FROM “YOUTHFUL SERVICE: WITH
CORNWALLIS IN IRELAND,” BY
MAJOR GENERAL SIR HAROLD WYNDHAM
I set out with my small escort, feeling myself a most important personage to be carrying the order for battle, and riding, if only for an hour, at the head of a body of horse. I was now making my own jingle and flash of scarlet, like the dragoons whom I had envied. Cornwallis must have derived amusement from the spectacle which I presented, for the colour of war had long since been bleached from his thoughts, and it remained for him only a duty to be scrupulously performed.
The countryside, after we had left behind us the pleasant river, was somewhat sombre in appearance, farmlands divided and redivided by rocky walls, yellowing fields, low hills. But the morning itself was splendid, and the air as fine a tonic as claret. Birds, starlings and rooks, were surprising in their numbers, breaking suddenly from trees like bursts of grapeshot. Far from the road, down narrow lanes, stood the cabins of the natives.

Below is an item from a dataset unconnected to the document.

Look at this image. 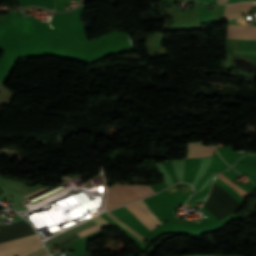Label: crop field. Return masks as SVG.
Returning <instances> with one entry per match:
<instances>
[{"instance_id":"1","label":"crop field","mask_w":256,"mask_h":256,"mask_svg":"<svg viewBox=\"0 0 256 256\" xmlns=\"http://www.w3.org/2000/svg\"><path fill=\"white\" fill-rule=\"evenodd\" d=\"M42 246L37 234L0 244V256H22Z\"/></svg>"},{"instance_id":"2","label":"crop field","mask_w":256,"mask_h":256,"mask_svg":"<svg viewBox=\"0 0 256 256\" xmlns=\"http://www.w3.org/2000/svg\"><path fill=\"white\" fill-rule=\"evenodd\" d=\"M113 193H112V191ZM136 201L141 199L140 196L129 185H111L107 191L106 207L108 210L119 207L123 204L133 202L131 198ZM121 200V201H120Z\"/></svg>"},{"instance_id":"3","label":"crop field","mask_w":256,"mask_h":256,"mask_svg":"<svg viewBox=\"0 0 256 256\" xmlns=\"http://www.w3.org/2000/svg\"><path fill=\"white\" fill-rule=\"evenodd\" d=\"M226 39L256 40V26L228 25Z\"/></svg>"},{"instance_id":"4","label":"crop field","mask_w":256,"mask_h":256,"mask_svg":"<svg viewBox=\"0 0 256 256\" xmlns=\"http://www.w3.org/2000/svg\"><path fill=\"white\" fill-rule=\"evenodd\" d=\"M255 2H242L237 4L226 5L224 21L237 18L250 11Z\"/></svg>"},{"instance_id":"5","label":"crop field","mask_w":256,"mask_h":256,"mask_svg":"<svg viewBox=\"0 0 256 256\" xmlns=\"http://www.w3.org/2000/svg\"><path fill=\"white\" fill-rule=\"evenodd\" d=\"M129 211H131L147 228L152 230L153 228L157 227L148 217L147 215L141 210V208L136 205L135 203L129 204L125 206Z\"/></svg>"},{"instance_id":"6","label":"crop field","mask_w":256,"mask_h":256,"mask_svg":"<svg viewBox=\"0 0 256 256\" xmlns=\"http://www.w3.org/2000/svg\"><path fill=\"white\" fill-rule=\"evenodd\" d=\"M204 146L186 144V158L200 157Z\"/></svg>"},{"instance_id":"7","label":"crop field","mask_w":256,"mask_h":256,"mask_svg":"<svg viewBox=\"0 0 256 256\" xmlns=\"http://www.w3.org/2000/svg\"><path fill=\"white\" fill-rule=\"evenodd\" d=\"M142 198L152 195L155 192L149 185H130Z\"/></svg>"},{"instance_id":"8","label":"crop field","mask_w":256,"mask_h":256,"mask_svg":"<svg viewBox=\"0 0 256 256\" xmlns=\"http://www.w3.org/2000/svg\"><path fill=\"white\" fill-rule=\"evenodd\" d=\"M220 180L227 183L230 187H232L237 193H239L242 197L248 195L244 190H242L240 187H238L235 183H233L231 180H229L227 177H225L223 174L219 173L218 177ZM249 196V195H248Z\"/></svg>"},{"instance_id":"9","label":"crop field","mask_w":256,"mask_h":256,"mask_svg":"<svg viewBox=\"0 0 256 256\" xmlns=\"http://www.w3.org/2000/svg\"><path fill=\"white\" fill-rule=\"evenodd\" d=\"M137 204L150 216V218L155 222H159L156 216L151 212V210L147 207L143 200L137 202Z\"/></svg>"},{"instance_id":"10","label":"crop field","mask_w":256,"mask_h":256,"mask_svg":"<svg viewBox=\"0 0 256 256\" xmlns=\"http://www.w3.org/2000/svg\"><path fill=\"white\" fill-rule=\"evenodd\" d=\"M79 236L76 234L68 239H66L65 241H63L61 244H59L58 246L61 247L62 249L65 248L66 246H68L70 243H72L74 240L78 239Z\"/></svg>"},{"instance_id":"11","label":"crop field","mask_w":256,"mask_h":256,"mask_svg":"<svg viewBox=\"0 0 256 256\" xmlns=\"http://www.w3.org/2000/svg\"><path fill=\"white\" fill-rule=\"evenodd\" d=\"M99 229H100V228L98 227V225H95V226H93V227H91V228H89V229H87V230H84V231L78 233V235H79L80 237H82V236H84V235H87V234L92 233V232H94V231H97V230H99Z\"/></svg>"},{"instance_id":"12","label":"crop field","mask_w":256,"mask_h":256,"mask_svg":"<svg viewBox=\"0 0 256 256\" xmlns=\"http://www.w3.org/2000/svg\"><path fill=\"white\" fill-rule=\"evenodd\" d=\"M94 222H96L100 228H103L105 226H111L108 223H106L104 220H102L99 216L92 218Z\"/></svg>"},{"instance_id":"13","label":"crop field","mask_w":256,"mask_h":256,"mask_svg":"<svg viewBox=\"0 0 256 256\" xmlns=\"http://www.w3.org/2000/svg\"><path fill=\"white\" fill-rule=\"evenodd\" d=\"M213 150H214L213 147L205 146L204 152H203V156H202V157L211 155L212 152H213Z\"/></svg>"},{"instance_id":"14","label":"crop field","mask_w":256,"mask_h":256,"mask_svg":"<svg viewBox=\"0 0 256 256\" xmlns=\"http://www.w3.org/2000/svg\"><path fill=\"white\" fill-rule=\"evenodd\" d=\"M216 3H227V0H217Z\"/></svg>"},{"instance_id":"15","label":"crop field","mask_w":256,"mask_h":256,"mask_svg":"<svg viewBox=\"0 0 256 256\" xmlns=\"http://www.w3.org/2000/svg\"><path fill=\"white\" fill-rule=\"evenodd\" d=\"M187 256H214V255H187Z\"/></svg>"},{"instance_id":"16","label":"crop field","mask_w":256,"mask_h":256,"mask_svg":"<svg viewBox=\"0 0 256 256\" xmlns=\"http://www.w3.org/2000/svg\"><path fill=\"white\" fill-rule=\"evenodd\" d=\"M84 256H92V254L87 252Z\"/></svg>"},{"instance_id":"17","label":"crop field","mask_w":256,"mask_h":256,"mask_svg":"<svg viewBox=\"0 0 256 256\" xmlns=\"http://www.w3.org/2000/svg\"><path fill=\"white\" fill-rule=\"evenodd\" d=\"M44 256H49L48 254L44 255Z\"/></svg>"}]
</instances>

I saw no one stirring near them, and it was most curious to see them washed clear of their usual swarms of shouting children. It was in truth a silent scene, save for the thud of our hooves, and bird cries, the abrupt whir of wings.
It was only when we drew near to Mohill, which stands midway between Carrick and Cloone, that we began to encounter the burned cabins. The village itself had been left untouched, so far as I could judge, but the outlying cabins had been fired, and the stench from those which stood near the road carried to us. It seemed a poor way to begin a battle, and I turned to observe its effect upon my escort, but their stolid faces told me nothing.